Why Universal Health Coverage Is Smart Medicine

In early February, United Airlines Inc. decided to stop providing medical insurance for new hires. By mid-March, the carrier had added 450 reservations agents and other nonunion employees who agreed to forgo coverage. United isn't alone. In recent years, thousands of employers have cut out coverage for new workers or yanked it from current ones. Many startups, meanwhile, simply don't offer a plan at all. As a result, millions of families are now uninsured--unless their breadwinners are blind, disabled, or on welfare, and thus qualify for Medicaid, the government program that provides health care for the indigent.

The retreat of employers from health insurance spotlights a central issue in the health-care debate: Should every citizen have medical insurance, as President Clinton insists? Or is this admirable goal simply too expensive? The answer: Universal coverage is essential--and not just because it's the right thing to do. It also is virtually impossible to achieve the other primary goal of reform--cost control--without bringing everyone into the system.

CORPORATE CASTOFFS. "We don't let people bleed on the street. So we're paying for the uninsured anyway," says William S. Custer, the research director at the Employee Benefit Research Institute (EBRI), a nonprofit Washington group that doesn't endorse a particular health-care bill. "Also, as employers reduce the number of people in the risk pool, the pool gets riskier, and premiums go up for everyone still paying for insurance."

The problem is evident in the figures on employer coverage. Companies and other employers provided primary health insurance for 55.6% of Americans in 1992, the latest year available, down from 59.7% in 1988, according to EBRI's tabulations of Census Bureau statistics (chart). That represents more than 10 million workers and dependents who either lost coverage or didn't get it when they started a new job. The actual figure is even higher, because EBRI includes some 3.6 million workers who get coverage through their employers but must pay the entire cost themselves.

Taxpayers and those who remain insured pick up the tab for these corporate castoffs. Some of the uninsured have sought refuge in Medicaid, where the number of recipients soared 40% between 1988 and 1992, to 20.5 million people, according to EBRI. Part of the increase occurred because Congress eased Medicaid's eligibility rules. But some of those left stranded by companies--such as part-timers making low wages--joined up as well, experts say. Add in continuing medical inflation, and taxpayers' bill for Medicaid has jumped 159% since 1988, to $140 billion last year.

Most of the other people abandoned by employers have no coverage at all. The ranks of uninsured have risen by 15% since 1988, to 38.8 million, according to EBRI. But as Custer says, taxpayers foot the bill for them, too. Experts aren't sure how much health care the uninsured get from public health clinics, city ambulances, and hospital emergency rooms. But the estimates range from about half to two-thirds of what the insured get. The funds for such services either come from public coffers or are rolled into health-care providers' prices for everyone else.

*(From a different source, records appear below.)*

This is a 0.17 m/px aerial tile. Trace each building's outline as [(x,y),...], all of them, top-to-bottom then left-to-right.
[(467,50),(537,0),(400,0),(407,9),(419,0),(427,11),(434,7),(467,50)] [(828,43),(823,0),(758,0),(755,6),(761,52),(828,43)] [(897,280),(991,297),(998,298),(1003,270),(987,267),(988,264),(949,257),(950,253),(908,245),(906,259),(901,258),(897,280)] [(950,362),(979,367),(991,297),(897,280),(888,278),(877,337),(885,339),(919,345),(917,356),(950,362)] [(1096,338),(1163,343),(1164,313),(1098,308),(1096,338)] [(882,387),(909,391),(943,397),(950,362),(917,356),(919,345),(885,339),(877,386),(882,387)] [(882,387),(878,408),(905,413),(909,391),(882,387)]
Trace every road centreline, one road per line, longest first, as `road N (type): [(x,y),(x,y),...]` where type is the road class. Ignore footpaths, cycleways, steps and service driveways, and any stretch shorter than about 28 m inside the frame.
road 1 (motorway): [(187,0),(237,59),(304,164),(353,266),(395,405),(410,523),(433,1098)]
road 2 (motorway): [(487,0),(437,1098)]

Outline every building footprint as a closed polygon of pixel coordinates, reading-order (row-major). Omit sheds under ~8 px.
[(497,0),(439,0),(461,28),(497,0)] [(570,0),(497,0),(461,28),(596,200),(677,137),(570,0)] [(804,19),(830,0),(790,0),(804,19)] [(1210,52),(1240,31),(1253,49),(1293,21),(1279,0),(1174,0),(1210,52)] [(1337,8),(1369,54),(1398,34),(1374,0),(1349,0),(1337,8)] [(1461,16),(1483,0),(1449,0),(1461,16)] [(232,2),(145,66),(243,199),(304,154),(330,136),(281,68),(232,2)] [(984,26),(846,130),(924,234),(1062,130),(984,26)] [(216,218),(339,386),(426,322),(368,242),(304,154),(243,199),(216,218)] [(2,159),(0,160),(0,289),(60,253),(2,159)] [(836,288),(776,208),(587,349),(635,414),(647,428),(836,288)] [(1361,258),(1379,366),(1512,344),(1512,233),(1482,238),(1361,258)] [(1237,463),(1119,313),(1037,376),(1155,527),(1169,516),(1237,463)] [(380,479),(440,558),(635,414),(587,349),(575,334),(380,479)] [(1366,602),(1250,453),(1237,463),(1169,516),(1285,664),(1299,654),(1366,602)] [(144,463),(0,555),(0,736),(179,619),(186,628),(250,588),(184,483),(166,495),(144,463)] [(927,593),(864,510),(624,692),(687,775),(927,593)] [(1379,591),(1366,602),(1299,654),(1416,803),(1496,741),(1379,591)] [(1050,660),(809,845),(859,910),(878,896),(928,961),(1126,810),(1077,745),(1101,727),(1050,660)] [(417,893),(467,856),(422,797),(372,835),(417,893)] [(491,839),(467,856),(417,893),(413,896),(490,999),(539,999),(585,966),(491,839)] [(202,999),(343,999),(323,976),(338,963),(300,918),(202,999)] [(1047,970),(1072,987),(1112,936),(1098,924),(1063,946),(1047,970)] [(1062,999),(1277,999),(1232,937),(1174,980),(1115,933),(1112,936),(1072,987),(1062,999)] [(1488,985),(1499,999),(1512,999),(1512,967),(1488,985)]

Given the highly inefficient nature of emergency care, unchecked growth in the numbers of uninsured could negate the various cost-control ideas being considered in Washington. Preventive care, which usually is cheaper than waiting for an emergency, is virtually nonexistent for these people. Also, most of the managed-care cost-control measures employers are applying to the insured don't work in hospital emergency rooms. And since the poor aren't paying for their care, the market competition envisioned by reformers, such as Representative Jim Cooper (D-Tenn.), wouldn't have much impact on its cost either. "There's a strong reason to move to universal coverage: to get rid of the cross-subsidies and other inefficiencies," says C. Eugene Steuerle, a health expert at the Urban Institute, a Washington think tank that hasn't endorsed any health-care bill.

So far, Congress isn't rushing to embrace coverage for everyone. Only two of the reform initiatives swirling around the Capitol insist on universal coverage: Clinton's and one from Representative Jim McDermott (D-Wash.) that calls for a Canadian-style system.

HEFTY HIKE. Most other reformers object to the projected expense for insuring 39 million extra people: It ranges from $25 billion to $60 billion a year, depending on assumptions about how many health-care dollars the uninsured already use. That translates into about $260 to $625 a year per household. Clinton expects most of this to be offset by the slowdown in medical cost hikes his plan envisions. But most polls show that taxpayers may be willing to pony up even if that doesn't happen. For instance, a 1993 EBRI poll found that 76% of Americans want Washington to provide health insurance to everyone, even if it means a tax hike. On average, respondents said they would pay $169 a year more in taxes.

It makes no sense, in short, to leave the uninsured out of the equation. If that happens, any reform plan will face a never-ending battle to rein in the runaway costs created as employers abandon health insurance.